What could be the reason?
The Farage Paradox
There’s another reason to be justly concerned about whether an EU referendum can be won by the Out side – a reason no UKIPer will openly acknowledge, even though some are painfully aware of it. UKIP themselves are harmful to that cause. Stephen Tall dubbed it the Farage Paradox – the higher UKIP poll, the lower the Out vote falls. Why? Because in appealing to those disaffected, “left behind” groups – most damagingly on immigration – UKIP may maximise its own support within its pool of potential voters, but it deters those more moderate, floating eurosceptics who can be better won over to the Out position by a positive, optimistic anti-EU case (when setting it up, I called the campaign Better Off Out for a reason).
I saw the process in action in Lord Ashcroft’s focus groups as waverers who needed reassuring visibly cringed when they heard others talk about Bulgarians in donkey carts. Douglas Carswell hinted at the problem in his victory speech when he warned his party of the need to speak to all Britons, including first and second generation immigrants, but there’s little sign of his new party taking the message on board.

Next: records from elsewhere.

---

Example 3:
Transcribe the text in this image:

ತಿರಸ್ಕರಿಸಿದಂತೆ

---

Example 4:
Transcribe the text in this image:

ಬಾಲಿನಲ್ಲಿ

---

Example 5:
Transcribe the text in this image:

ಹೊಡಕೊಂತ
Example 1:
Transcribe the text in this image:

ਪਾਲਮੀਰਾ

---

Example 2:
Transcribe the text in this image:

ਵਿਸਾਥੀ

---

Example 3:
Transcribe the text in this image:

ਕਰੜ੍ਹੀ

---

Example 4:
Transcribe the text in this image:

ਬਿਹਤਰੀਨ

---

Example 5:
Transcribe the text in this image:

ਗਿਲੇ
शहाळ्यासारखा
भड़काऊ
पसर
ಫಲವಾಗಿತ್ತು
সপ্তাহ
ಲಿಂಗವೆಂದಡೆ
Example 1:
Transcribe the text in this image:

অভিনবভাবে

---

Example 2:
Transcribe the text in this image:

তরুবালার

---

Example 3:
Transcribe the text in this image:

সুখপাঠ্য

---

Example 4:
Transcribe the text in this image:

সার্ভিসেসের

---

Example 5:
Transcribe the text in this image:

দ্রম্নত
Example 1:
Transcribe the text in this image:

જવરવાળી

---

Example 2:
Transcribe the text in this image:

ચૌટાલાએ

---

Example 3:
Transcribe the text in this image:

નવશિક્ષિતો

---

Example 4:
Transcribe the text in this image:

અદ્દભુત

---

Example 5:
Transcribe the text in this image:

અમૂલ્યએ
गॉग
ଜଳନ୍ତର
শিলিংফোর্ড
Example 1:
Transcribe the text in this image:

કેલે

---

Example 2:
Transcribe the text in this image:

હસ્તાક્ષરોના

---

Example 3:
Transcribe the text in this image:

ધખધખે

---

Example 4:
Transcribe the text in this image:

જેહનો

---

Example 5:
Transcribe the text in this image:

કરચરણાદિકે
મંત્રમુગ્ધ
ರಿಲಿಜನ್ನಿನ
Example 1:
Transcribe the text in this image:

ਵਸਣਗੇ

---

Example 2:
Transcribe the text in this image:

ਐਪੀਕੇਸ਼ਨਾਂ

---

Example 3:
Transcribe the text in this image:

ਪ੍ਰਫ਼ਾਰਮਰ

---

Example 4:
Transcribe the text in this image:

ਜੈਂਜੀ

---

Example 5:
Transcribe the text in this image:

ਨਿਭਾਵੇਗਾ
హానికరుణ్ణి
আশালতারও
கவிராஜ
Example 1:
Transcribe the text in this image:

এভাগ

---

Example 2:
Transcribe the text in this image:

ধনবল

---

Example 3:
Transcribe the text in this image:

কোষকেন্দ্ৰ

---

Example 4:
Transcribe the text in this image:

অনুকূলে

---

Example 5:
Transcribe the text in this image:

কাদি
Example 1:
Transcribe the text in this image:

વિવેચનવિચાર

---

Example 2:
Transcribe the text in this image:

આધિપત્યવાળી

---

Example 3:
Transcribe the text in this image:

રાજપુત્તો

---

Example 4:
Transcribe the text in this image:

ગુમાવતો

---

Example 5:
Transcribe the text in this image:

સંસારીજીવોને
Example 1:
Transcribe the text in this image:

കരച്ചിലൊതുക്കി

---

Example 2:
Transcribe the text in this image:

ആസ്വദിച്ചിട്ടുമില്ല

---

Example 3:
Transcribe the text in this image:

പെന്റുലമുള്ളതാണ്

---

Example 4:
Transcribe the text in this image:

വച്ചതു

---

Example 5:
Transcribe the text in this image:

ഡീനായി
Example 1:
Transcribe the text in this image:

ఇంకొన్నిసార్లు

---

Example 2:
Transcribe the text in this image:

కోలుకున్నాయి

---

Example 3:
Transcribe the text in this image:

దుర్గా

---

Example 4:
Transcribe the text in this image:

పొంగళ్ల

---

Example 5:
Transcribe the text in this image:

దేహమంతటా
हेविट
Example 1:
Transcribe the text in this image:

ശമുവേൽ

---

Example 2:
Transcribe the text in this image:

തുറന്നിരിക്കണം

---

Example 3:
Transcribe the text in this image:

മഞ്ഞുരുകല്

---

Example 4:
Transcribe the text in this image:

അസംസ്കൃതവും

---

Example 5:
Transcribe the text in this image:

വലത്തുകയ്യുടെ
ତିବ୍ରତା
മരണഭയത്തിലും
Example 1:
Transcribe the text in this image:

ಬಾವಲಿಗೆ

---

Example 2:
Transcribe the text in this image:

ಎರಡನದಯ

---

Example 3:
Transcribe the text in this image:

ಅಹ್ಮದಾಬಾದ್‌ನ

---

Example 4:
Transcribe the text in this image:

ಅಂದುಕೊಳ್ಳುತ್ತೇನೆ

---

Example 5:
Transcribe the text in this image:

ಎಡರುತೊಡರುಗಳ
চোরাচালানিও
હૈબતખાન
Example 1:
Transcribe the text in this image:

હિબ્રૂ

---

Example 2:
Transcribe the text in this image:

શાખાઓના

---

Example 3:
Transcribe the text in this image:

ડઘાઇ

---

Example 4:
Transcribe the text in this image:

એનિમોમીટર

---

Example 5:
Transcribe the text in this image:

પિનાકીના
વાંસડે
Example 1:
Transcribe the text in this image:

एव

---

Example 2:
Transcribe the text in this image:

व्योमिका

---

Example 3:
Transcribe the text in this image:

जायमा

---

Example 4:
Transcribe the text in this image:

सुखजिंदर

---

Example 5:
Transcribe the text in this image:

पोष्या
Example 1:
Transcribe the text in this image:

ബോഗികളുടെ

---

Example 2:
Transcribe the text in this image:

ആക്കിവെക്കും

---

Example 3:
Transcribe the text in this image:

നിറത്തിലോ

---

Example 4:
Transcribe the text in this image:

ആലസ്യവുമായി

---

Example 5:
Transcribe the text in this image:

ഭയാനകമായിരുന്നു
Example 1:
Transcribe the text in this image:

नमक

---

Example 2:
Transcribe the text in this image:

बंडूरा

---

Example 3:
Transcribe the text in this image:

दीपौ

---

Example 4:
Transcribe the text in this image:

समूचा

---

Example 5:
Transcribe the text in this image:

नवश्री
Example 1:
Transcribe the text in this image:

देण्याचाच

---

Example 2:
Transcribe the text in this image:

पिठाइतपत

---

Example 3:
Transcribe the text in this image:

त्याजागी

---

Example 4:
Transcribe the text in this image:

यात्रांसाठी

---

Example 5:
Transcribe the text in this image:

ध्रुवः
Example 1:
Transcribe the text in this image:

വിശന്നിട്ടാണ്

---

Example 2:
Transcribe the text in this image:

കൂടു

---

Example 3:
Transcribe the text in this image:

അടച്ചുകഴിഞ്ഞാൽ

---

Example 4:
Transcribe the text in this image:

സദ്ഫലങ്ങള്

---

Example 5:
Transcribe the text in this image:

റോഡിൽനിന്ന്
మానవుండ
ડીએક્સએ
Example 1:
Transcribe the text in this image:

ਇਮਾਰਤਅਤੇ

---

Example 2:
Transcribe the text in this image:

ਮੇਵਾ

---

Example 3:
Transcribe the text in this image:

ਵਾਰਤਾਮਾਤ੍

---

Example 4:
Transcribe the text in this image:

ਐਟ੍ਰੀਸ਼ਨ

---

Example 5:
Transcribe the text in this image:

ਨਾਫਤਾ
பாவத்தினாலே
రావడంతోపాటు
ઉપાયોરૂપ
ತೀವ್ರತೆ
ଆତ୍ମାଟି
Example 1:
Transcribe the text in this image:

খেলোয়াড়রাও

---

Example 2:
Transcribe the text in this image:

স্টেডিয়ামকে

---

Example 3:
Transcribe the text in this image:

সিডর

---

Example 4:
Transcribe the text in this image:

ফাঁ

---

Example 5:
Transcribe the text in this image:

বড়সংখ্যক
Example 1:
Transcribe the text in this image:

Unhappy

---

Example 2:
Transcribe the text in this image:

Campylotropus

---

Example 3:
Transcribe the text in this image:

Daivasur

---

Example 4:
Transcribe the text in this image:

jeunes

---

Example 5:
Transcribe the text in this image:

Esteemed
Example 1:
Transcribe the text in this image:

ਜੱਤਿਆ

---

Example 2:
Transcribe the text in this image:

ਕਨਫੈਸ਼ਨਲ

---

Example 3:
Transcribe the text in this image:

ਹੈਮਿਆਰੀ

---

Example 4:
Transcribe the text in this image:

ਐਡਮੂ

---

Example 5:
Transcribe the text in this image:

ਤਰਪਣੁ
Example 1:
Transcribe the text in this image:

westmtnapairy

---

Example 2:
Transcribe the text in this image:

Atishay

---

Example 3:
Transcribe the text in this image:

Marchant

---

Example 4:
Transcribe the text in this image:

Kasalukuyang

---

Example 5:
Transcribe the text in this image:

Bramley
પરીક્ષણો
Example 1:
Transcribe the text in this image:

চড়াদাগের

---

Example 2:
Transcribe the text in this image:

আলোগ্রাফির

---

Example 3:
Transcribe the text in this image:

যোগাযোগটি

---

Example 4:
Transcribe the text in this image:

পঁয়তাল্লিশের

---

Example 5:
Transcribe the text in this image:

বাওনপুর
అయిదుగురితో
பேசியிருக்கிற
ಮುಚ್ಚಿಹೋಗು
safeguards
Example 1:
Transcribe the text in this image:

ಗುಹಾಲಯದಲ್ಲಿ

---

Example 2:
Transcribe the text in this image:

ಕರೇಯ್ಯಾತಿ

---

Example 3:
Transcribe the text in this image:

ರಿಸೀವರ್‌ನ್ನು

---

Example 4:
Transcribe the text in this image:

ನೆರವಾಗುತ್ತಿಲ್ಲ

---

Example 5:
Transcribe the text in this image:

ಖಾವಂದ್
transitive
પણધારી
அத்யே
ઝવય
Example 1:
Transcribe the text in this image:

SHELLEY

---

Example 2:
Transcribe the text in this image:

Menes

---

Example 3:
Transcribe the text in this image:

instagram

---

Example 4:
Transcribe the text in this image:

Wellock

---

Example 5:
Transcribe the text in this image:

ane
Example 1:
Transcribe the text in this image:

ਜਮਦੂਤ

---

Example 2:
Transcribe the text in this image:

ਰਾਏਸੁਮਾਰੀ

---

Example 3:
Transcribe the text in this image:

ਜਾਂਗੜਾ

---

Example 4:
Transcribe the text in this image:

From a eurosceptic perspective, this is all deeply troubling. Not only is Farage’s party willing to campaign against the best chance of an in/out referendum in the next parliament, and to run candidates against sitting MPs who publicly and ardently agree with them about leaving the EU, but it is willing to deploy arguments that harm the Outist cause simply in pursuit of partisan gain. Ironically – tragically – the biggest threat to Britain’s chances of leaving the EU is currently UKIP itself.